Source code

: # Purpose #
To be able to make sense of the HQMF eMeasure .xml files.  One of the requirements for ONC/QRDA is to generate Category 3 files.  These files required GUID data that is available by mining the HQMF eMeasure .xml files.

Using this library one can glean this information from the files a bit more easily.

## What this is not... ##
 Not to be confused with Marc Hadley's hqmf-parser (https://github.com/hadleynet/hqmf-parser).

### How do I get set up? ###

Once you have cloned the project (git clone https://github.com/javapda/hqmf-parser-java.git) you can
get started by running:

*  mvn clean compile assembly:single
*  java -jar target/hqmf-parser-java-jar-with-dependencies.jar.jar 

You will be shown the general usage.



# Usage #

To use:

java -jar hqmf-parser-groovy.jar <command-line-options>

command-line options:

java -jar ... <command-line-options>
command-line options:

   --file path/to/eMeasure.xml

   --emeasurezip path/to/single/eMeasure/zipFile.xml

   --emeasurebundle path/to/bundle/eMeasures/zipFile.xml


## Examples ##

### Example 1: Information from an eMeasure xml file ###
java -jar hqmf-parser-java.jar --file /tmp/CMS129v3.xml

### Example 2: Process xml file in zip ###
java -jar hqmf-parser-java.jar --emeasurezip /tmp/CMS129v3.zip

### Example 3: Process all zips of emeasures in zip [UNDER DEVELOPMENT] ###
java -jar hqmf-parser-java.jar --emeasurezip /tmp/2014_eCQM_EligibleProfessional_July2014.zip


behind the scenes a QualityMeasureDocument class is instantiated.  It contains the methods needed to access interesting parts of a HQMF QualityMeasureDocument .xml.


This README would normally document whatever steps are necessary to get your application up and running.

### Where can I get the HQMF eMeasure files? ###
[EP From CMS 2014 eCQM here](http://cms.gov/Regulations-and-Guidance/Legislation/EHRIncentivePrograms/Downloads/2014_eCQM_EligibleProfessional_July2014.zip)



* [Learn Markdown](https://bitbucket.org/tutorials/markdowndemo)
----
- _ASSIGNMENT_
Would you set down every entry again, exactly?

- _WRITTEN RESPONSE_
Source code

: # Purpose #
To be able to make sense of the HQMF eMeasure .xml files.  One of the requirements for ONC/QRDA is to generate Category 3 files.  These files required GUID data that is available by mining the HQMF eMeasure .xml files.

Using this library one can glean this information from the files a bit more easily.

## What this is not... ##
 Not to be confused with Marc Hadley's hqmf-parser (https://github.com/hadleynet/hqmf-parser).

### How do I get set up? ###

Once you have cloned the project (git clone https://github.com/javapda/hqmf-parser-java.git) you can
get started by running:

*  mvn clean compile assembly:single
*  java -jar target/hqmf-parser-java-jar-with-dependencies.jar.jar 

You will be shown the general usage.



# Usage #

To use:

java -jar hqmf-parser-groovy.jar <command-line-options>

command-line options:

java -jar ... <command-line-options>
command-line options:

   --file path/to/eMeasure.xml

   --emeasurezip path/to/single/eMeasure/zipFile.xml

   --emeasurebundle path/to/bundle/eMeasures/zipFile.xml


## Examples ##

### Example 1: Information from an eMeasure xml file ###
java -jar hqmf-parser-java.jar --file /tmp/CMS129v3.xml

### Example 2: Process xml file in zip ###
java -jar hqmf-parser-java.jar --emeasurezip /tmp/CMS129v3.zip

### Example 3: Process all zips of emeasures in zip [UNDER DEVELOPMENT] ###
java -jar hqmf-parser-java.jar --emeasurezip /tmp/2014_eCQM_EligibleProfessional_July2014.zip


behind the scenes a QualityMeasureDocument class is instantiated.  It contains the methods needed to access interesting parts of a HQMF QualityMeasureDocument .xml.


This README would normally document whatever steps are necessary to get your application up and running.

### Where can I get the HQMF eMeasure files? ###
[EP From CMS 2014 eCQM here](http://cms.gov/Regulations-and-Guidance/Legislation/EHRIncentivePrograms/Downloads/2014_eCQM_EligibleProfessional_July2014.zip)



* [Learn Markdown](https://bitbucket.org/tutorials/markdowndemo)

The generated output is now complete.